Your answer should show every line of the material below that includes "scraping".

═══ Records for the exercise

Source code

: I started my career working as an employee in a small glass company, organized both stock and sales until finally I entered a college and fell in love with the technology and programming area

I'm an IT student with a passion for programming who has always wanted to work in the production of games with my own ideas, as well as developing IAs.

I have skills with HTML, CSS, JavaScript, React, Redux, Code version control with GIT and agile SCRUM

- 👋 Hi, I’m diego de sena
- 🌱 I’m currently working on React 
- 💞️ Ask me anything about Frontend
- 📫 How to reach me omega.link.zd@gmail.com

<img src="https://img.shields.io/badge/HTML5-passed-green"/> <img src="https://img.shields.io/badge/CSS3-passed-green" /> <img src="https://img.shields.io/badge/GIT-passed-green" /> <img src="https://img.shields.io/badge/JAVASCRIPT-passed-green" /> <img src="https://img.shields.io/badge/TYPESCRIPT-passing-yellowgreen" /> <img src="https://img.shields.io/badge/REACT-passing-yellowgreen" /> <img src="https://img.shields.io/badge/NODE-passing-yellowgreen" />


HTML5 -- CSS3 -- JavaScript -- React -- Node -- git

══════
═══ Records for the exercise

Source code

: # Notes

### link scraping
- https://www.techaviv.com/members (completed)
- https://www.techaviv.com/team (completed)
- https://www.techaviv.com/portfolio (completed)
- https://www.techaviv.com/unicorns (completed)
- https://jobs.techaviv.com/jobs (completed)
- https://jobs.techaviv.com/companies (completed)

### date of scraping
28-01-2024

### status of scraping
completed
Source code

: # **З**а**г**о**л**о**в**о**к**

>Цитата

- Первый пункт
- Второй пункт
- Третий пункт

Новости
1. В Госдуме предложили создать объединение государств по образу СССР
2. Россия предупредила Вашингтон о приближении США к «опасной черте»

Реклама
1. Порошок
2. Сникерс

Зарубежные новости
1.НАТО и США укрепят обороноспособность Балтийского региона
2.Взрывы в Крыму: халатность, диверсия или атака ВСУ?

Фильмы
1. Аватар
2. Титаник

══════

### Output of the exercise
### link scraping
### date of scraping
### status of scraping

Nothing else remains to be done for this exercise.